_Task objective_
State how many lines of the records contain the string "Joule" with matching case, and give only the number.

_Dataset records_
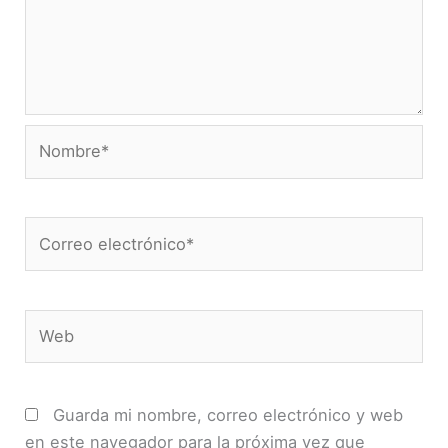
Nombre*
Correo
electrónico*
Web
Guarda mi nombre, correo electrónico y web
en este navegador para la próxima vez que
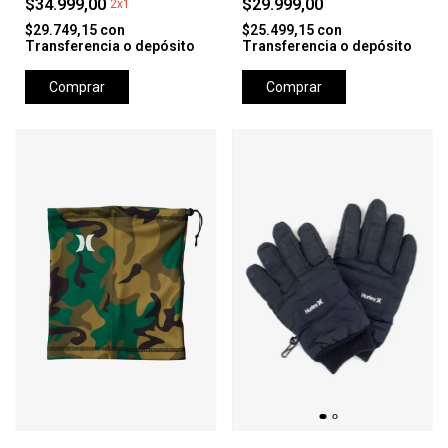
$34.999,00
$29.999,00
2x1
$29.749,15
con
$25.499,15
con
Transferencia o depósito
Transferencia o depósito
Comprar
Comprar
* * *
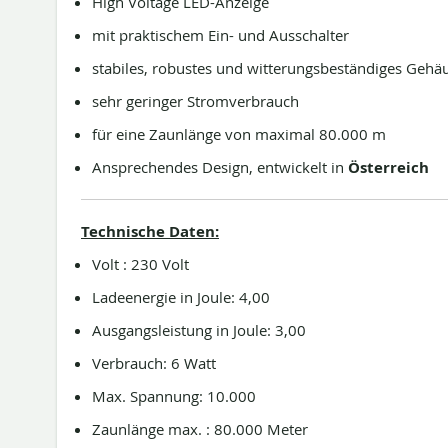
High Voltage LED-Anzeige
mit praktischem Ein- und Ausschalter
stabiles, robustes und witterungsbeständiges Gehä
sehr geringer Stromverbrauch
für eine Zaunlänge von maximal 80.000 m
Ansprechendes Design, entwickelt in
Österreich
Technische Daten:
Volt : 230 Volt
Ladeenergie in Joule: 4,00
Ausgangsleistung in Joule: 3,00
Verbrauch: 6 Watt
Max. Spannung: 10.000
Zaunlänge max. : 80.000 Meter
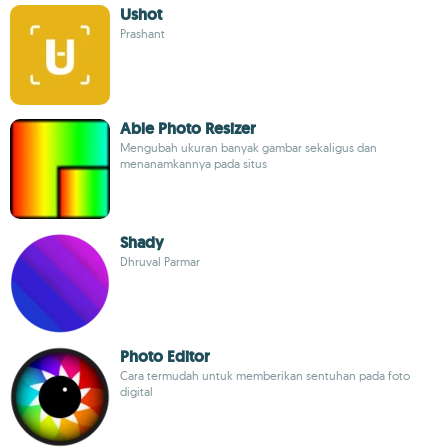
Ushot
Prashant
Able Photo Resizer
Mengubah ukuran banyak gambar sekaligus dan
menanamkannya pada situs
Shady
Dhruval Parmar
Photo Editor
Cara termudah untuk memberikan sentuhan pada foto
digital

_Result of this task_
2